DÉFIS:
**a.** Répondez aux questions suivantes d'après la chronique :
(i) Quel âge avait le maître de peinture ?
(ii) Quelle somme M. B... propose-t-il de donner à sa fille ?
(iii) Pendant combien de temps M. B... réfléchit-il avant de faire appeler Élisa ?
**b.** Restituez sans modification le passage de la chronique qui va de « - Élisa, dit-il, les » jusqu'à « lorsque tu l'aimes! » inclus.

TEXTE À LIRE:
Chronique du Journal du Dimanche.
Un homme riche et bien posé dans le monde, M. B... , avait réuni toutes ses affections sur sa fille unique, et l'avait fait élever dans un des meilleurs pensionnats. A la fin des vacances dernières, M. B... garda sa fille Élisa près de lui, et, pour parfaire son éducation, lui donna un maître de peinture. Le maître avait vingt-cinq ans, l'élève dix-sept. Pendant quatre mois, les leçons allèrent à merveille, et le talent se développa rapidement chez la jeune fille.
La semaine dernière, le professeur cessa tout à coup de paraître chez M. B... Celui-ci, plein de convenance se rendit lui-même chez le jeune artiste pour s'informer des causes de son absence. Après beaucoup d'hésitations, pâlissant et rougissant tour à tour, l'artiste avoua à M. B... qu'il adorait sa fille; que, si lui seul avait dû souffrir de cette passion, il eût préféré continuer à voir Élisa, même sans le moindre espoir. Mais que, ayant eu quelques raisons de supposer son amour partagé, il avait cru de son devoir d'honnête homme de se séparer de cette jeune personne, qui ne pouvait l'aimer sans se rendre coupable, ne devant jamais lui appartenir.
M. B... tomba de son haut comme devant la chose la plus extraordinaire du monde. Les pères sont tous ainsi. Cependant, rentré chez lui, avec sa rondeur habituelle, il rapporta tout l'entretien qu'il venait d'avoir à sa fille. Sa surprise et son irritation augmentèrent lorsqu'il reconnut, au trouble profond d’Élisa, que son maître de peinture ne s'était pas trompé dans ses supputations.
Pendant toute la semaine, M. B... réfléchit profondément. Au bout de ce temps, il fit appeler sa fille.
- Élisa, dit-il, les hommes ne doivent pas séparer ce que Dieu unit. La conduite de ton maître de peinture est toute en sa faveur, et dénote un noble caractère. Je passe sur le reste. Il t'adore et tu l'aimes, je te permets de l'épouser.
La jeune fille secoua négativement la tête, puis ajouta à ce signe un non très formel.
- C'est un honnête homme et un artiste distingué, dit-elle, mais il n'a rien. Je ne puis songer à ce mariage.
- Comment! lorsque tu l'aimes!
- Mon amour est vrai, profond, mais il passera; et, après lui, il ne resterait que les inconvénients d'une union désassortie.
- Je te donne deux cent mille francs; tu es assez riche pour deux.
- Toutes mes compagnes, avec des dots à peu près semblables, épousent des hommes qui ont autant de fortune qu'elles. Elles seraient donc le double plus riches que moi. Je souffrirais de cette pauvreté relative. Involontairement j'en rejetterais le tort sur celui qui l'aurait causé; il me deviendrait insupportable. Voilà comment finissent les mariages d'inclination.

MATÉRIEL:
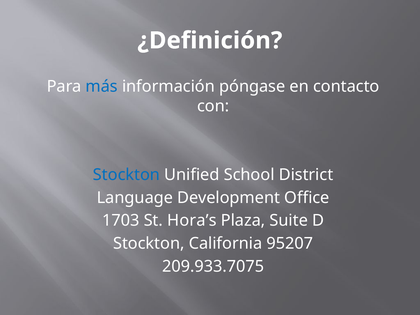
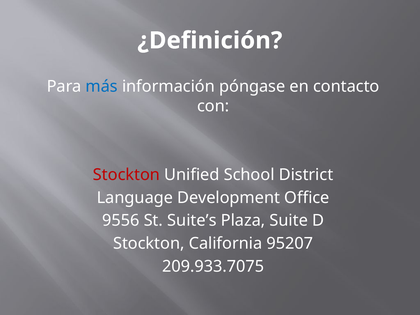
Stockton at (127, 175) colour: blue -> red
1703: 1703 -> 9556
Hora’s: Hora’s -> Suite’s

RÉPONSES PAR EXERCICE:
**a.**
(i) Vingt-cinq ans.
(ii) Deux cent mille francs.
(iii) Pendant toute la semaine.

**b.**
- Élisa, dit-il, les hommes ne doivent pas séparer ce que Dieu unit. La conduite de ton maître de peinture est toute en sa faveur, et dénote un noble caractère. Je passe sur le reste. Il t'adore et tu l'aimes, je te permets de l'épouser.
La jeune fille secoua négativement la tête, puis ajouta à ce signe un non très formel.
- C'est un honnête homme et un artiste distingué, dit-elle, mais il n'a rien. Je ne puis songer à ce mariage.
- Comment! lorsque tu l'aimes!